*** Dataset content Section Begins ***

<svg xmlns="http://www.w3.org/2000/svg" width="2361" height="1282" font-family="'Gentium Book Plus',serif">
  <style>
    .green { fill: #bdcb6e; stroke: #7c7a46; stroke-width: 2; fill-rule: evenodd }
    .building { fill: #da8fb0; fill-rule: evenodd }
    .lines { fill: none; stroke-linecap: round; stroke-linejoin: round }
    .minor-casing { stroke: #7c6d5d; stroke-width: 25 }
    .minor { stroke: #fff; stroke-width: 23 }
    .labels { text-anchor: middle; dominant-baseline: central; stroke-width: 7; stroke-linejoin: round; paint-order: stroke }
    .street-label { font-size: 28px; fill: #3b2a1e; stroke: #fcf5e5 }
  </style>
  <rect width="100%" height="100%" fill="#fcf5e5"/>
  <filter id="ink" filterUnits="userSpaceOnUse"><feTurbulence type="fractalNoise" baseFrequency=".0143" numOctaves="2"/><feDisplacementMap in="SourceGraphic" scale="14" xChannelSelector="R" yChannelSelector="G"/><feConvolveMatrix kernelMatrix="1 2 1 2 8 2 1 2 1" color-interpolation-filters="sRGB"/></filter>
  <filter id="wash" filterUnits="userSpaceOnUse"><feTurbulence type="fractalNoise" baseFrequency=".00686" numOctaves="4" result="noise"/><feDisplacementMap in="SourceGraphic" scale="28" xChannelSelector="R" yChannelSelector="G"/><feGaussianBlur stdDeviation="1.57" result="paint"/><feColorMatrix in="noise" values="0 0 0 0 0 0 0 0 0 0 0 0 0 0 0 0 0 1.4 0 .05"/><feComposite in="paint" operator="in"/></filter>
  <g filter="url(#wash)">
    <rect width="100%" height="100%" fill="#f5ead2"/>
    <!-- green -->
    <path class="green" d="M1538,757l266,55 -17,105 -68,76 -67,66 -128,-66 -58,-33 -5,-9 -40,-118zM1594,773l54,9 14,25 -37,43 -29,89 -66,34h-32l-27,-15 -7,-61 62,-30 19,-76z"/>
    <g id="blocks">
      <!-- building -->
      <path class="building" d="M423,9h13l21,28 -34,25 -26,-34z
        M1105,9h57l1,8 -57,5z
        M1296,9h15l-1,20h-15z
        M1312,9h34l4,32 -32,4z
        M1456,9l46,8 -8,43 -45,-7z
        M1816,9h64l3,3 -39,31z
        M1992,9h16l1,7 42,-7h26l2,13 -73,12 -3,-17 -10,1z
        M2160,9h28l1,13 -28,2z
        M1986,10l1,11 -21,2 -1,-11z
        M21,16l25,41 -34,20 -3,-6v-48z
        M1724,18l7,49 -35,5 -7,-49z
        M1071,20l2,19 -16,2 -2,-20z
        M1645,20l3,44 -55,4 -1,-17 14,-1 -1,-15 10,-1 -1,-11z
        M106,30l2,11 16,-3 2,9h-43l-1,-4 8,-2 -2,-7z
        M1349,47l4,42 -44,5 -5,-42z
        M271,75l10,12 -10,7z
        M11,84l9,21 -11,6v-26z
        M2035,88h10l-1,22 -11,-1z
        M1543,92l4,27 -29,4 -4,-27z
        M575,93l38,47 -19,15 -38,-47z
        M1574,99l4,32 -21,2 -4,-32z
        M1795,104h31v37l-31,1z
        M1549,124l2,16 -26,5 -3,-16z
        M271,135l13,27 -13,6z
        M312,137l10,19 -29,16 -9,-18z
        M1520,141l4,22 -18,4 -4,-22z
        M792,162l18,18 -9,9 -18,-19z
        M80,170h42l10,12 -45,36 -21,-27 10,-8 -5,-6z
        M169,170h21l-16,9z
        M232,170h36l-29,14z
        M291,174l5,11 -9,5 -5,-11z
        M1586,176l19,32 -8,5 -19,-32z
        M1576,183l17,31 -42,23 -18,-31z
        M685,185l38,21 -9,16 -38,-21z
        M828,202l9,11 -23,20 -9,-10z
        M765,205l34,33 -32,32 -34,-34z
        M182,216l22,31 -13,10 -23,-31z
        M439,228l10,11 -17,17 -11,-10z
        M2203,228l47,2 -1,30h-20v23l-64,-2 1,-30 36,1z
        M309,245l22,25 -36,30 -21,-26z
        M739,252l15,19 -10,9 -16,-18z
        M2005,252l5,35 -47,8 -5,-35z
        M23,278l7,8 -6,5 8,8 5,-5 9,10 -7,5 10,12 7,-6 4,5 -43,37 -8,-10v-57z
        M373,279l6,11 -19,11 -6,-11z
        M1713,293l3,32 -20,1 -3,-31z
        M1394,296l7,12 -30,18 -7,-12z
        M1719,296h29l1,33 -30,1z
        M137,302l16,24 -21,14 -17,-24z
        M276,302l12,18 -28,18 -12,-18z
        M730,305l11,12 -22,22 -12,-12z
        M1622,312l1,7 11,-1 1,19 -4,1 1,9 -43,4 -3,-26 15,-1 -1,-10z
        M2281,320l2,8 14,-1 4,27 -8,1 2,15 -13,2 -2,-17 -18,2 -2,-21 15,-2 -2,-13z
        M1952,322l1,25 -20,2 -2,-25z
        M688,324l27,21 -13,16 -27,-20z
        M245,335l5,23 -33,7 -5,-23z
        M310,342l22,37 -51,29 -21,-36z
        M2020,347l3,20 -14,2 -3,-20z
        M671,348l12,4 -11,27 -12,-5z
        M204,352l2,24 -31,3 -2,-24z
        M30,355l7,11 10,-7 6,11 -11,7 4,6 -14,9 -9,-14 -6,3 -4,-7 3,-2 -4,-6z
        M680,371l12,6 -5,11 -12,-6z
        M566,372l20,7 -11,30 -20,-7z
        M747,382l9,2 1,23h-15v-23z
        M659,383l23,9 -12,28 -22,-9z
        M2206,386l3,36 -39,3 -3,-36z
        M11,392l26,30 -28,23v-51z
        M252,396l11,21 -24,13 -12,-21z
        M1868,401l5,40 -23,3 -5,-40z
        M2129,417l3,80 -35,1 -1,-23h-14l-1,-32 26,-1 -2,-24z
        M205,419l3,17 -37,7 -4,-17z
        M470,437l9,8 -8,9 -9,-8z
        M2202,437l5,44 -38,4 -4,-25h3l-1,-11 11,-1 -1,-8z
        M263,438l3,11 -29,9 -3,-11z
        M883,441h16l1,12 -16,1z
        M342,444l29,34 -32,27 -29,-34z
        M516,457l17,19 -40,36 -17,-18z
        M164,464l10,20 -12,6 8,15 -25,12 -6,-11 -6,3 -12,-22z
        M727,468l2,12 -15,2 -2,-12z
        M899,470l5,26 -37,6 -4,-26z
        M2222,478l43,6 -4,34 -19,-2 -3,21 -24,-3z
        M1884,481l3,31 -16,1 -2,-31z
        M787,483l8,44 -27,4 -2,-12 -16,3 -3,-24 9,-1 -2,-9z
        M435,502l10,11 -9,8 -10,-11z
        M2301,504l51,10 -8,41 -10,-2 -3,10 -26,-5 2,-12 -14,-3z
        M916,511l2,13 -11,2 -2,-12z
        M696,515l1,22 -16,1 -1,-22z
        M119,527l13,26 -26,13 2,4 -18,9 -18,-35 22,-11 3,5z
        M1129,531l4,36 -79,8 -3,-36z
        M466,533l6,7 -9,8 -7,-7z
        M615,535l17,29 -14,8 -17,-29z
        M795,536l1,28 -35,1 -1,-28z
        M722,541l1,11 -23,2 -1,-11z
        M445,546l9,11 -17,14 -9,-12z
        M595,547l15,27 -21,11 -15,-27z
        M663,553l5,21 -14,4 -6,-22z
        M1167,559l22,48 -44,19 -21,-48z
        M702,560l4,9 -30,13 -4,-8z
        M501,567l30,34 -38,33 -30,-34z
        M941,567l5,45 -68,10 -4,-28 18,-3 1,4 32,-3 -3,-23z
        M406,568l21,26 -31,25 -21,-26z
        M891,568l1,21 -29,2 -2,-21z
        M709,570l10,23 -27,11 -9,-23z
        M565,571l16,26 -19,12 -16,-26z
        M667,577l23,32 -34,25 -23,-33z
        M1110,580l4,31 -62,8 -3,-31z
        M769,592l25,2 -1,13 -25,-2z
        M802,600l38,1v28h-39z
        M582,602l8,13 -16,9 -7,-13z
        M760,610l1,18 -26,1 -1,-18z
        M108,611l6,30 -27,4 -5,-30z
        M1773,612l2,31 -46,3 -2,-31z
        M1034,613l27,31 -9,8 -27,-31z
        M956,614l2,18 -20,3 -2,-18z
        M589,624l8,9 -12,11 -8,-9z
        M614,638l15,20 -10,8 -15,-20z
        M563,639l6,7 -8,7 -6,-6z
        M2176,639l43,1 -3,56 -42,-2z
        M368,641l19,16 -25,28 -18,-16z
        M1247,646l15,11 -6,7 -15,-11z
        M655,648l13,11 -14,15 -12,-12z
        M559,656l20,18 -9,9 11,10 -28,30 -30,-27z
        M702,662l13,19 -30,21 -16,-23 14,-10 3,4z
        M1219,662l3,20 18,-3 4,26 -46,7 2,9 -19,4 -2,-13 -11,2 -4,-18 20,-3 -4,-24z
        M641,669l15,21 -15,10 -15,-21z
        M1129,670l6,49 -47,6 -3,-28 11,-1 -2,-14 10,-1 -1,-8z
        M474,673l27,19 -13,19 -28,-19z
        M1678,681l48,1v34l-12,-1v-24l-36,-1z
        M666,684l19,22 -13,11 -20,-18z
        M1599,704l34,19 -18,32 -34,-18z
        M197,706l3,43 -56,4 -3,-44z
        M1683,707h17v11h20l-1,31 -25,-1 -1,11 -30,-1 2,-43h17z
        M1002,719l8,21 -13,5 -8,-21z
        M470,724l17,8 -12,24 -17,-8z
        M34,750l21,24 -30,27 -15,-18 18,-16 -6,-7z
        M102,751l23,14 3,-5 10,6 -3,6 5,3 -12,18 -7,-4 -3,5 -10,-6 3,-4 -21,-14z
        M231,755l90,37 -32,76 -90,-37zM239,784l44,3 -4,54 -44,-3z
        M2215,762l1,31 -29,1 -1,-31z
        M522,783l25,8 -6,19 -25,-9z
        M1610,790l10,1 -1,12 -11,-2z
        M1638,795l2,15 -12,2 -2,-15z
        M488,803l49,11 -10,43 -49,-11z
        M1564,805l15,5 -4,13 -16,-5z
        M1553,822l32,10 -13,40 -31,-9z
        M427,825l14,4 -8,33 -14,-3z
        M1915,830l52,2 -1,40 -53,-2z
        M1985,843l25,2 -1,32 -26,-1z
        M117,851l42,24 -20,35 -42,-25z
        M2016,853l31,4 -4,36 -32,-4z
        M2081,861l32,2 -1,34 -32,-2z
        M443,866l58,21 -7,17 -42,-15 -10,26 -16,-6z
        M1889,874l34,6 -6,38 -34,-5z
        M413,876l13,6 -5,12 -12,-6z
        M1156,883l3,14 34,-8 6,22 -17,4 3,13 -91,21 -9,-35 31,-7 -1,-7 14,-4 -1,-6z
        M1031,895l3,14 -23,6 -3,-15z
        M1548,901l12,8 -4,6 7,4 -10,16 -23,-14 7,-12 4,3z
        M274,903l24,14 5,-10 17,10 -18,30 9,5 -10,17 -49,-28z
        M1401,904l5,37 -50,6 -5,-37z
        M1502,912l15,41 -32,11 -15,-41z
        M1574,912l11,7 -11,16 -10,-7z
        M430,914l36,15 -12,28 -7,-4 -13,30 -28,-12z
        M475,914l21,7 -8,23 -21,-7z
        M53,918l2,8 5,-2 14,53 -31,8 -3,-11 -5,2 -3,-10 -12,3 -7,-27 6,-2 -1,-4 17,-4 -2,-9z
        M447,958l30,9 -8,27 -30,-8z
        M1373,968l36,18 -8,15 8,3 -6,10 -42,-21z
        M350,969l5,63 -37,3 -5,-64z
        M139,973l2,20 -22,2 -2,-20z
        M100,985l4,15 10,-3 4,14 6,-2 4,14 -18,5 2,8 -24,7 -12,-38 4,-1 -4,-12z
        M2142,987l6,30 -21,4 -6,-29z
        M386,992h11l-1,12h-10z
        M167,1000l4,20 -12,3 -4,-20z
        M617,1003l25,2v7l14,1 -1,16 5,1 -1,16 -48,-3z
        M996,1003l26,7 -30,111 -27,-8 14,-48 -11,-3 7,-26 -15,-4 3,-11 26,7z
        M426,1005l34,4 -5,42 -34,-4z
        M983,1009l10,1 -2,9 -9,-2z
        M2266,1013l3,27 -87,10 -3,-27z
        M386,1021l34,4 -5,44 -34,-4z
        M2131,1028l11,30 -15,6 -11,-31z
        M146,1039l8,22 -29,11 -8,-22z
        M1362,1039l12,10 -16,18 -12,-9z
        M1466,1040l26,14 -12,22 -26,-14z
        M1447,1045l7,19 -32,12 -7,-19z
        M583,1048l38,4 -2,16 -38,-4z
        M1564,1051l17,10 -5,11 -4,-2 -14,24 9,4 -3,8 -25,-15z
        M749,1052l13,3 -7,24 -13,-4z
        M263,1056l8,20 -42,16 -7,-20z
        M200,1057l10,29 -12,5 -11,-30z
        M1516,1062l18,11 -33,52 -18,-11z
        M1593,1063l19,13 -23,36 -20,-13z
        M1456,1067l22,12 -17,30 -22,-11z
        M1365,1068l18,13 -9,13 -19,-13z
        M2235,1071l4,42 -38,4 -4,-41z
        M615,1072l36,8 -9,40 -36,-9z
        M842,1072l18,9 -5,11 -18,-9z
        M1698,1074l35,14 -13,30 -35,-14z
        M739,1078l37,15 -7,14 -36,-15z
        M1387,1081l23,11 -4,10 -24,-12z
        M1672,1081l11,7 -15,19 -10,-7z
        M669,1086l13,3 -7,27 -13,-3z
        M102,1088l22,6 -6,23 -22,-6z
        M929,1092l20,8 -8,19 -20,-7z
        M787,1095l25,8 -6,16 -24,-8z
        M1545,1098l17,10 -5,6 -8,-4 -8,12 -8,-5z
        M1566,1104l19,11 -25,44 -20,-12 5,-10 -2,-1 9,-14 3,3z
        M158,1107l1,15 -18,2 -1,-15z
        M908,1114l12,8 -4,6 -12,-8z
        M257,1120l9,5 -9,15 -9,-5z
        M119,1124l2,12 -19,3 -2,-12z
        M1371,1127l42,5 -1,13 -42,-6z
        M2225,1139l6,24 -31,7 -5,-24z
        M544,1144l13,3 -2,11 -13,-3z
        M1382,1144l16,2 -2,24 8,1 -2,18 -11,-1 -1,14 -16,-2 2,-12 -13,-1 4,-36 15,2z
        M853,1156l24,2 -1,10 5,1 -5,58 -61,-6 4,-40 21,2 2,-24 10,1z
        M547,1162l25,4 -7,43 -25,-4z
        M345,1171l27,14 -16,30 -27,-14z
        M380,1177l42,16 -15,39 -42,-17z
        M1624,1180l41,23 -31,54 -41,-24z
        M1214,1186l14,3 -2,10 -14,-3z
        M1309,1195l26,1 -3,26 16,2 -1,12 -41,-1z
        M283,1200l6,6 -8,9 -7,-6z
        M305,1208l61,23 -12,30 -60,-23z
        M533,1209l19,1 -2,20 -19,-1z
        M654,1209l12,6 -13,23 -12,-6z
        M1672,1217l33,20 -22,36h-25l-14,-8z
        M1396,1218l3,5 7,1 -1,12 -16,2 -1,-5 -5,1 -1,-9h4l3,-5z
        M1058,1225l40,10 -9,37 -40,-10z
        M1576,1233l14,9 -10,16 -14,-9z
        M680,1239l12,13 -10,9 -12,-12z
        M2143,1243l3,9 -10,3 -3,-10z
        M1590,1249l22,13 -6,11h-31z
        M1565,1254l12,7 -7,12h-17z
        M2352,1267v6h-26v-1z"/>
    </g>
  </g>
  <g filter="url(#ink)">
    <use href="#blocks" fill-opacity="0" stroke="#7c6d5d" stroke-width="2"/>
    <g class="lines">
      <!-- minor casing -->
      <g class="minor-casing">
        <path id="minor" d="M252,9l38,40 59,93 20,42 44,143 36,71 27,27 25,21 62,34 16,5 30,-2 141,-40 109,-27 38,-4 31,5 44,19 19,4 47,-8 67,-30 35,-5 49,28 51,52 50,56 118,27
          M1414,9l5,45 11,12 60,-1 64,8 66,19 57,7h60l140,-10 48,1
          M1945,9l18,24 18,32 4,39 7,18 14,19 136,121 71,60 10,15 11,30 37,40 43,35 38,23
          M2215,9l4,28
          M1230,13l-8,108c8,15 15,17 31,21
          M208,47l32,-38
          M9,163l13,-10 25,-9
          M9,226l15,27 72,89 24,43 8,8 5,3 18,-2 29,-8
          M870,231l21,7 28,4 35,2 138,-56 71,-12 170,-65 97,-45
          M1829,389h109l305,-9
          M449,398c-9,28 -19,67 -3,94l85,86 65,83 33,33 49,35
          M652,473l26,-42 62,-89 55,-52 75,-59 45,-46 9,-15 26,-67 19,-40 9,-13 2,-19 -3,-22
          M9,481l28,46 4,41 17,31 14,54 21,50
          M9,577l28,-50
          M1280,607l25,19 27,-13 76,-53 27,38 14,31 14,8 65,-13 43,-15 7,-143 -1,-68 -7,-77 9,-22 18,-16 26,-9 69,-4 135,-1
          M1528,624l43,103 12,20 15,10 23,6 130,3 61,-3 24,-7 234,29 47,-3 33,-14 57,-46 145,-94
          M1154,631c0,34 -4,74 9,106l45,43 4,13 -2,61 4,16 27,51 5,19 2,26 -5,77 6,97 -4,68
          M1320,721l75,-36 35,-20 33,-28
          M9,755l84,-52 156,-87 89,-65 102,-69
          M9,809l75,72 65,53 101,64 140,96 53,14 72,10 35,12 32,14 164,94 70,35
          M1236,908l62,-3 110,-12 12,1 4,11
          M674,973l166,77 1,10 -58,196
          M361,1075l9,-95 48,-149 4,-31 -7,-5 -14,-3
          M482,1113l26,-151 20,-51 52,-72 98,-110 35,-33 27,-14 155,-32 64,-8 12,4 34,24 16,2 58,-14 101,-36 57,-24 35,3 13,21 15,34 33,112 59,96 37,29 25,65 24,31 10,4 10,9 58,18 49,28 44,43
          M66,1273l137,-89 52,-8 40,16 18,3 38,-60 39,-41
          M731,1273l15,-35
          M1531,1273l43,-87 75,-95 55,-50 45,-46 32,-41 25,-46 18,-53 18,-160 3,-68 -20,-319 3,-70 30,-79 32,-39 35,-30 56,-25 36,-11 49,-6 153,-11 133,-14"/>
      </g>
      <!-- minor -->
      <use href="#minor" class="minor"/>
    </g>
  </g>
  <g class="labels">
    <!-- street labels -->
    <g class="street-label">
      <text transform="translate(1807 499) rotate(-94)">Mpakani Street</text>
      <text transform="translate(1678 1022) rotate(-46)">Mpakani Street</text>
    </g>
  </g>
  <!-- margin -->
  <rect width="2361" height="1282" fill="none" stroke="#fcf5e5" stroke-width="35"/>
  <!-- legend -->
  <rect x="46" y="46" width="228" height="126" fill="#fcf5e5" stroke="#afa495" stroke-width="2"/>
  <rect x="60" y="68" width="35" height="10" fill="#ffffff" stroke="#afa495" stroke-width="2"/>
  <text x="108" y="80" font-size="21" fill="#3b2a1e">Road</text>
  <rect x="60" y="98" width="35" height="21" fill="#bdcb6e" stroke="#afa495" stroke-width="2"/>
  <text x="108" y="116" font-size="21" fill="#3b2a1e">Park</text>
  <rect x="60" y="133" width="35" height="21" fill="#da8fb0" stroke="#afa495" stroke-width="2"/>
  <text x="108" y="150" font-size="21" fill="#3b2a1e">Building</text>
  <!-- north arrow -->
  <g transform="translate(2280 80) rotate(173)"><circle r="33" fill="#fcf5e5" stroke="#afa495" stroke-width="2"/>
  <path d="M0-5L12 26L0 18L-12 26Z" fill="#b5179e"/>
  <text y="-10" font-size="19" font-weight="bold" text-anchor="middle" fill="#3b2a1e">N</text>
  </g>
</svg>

*** Dataset content Section Ends ***

▸ **What you should do**: When a line in the listing above holds the word "wash", copy it.

▸ **Task result**:
  <filter id="wash" filterUnits="userSpaceOnUse"><feTurbulence type="fractalNoise" baseFrequency=".00686" numOctaves="4" result="noise"/><feDisplacementMap in="SourceGraphic" scale="28" xChannelSelector="R" yChannelSelector="G"/><feGaussianBlur stdDeviation="1.57" result="paint"/><feColorMatrix in="noise" values="0 0 0 0 0 0 0 0 0 0 0 0 0 0 0 0 0 1.4 0 .05"/><feComposite in="paint" operator="in"/></filter>
  <g filter="url(#wash)">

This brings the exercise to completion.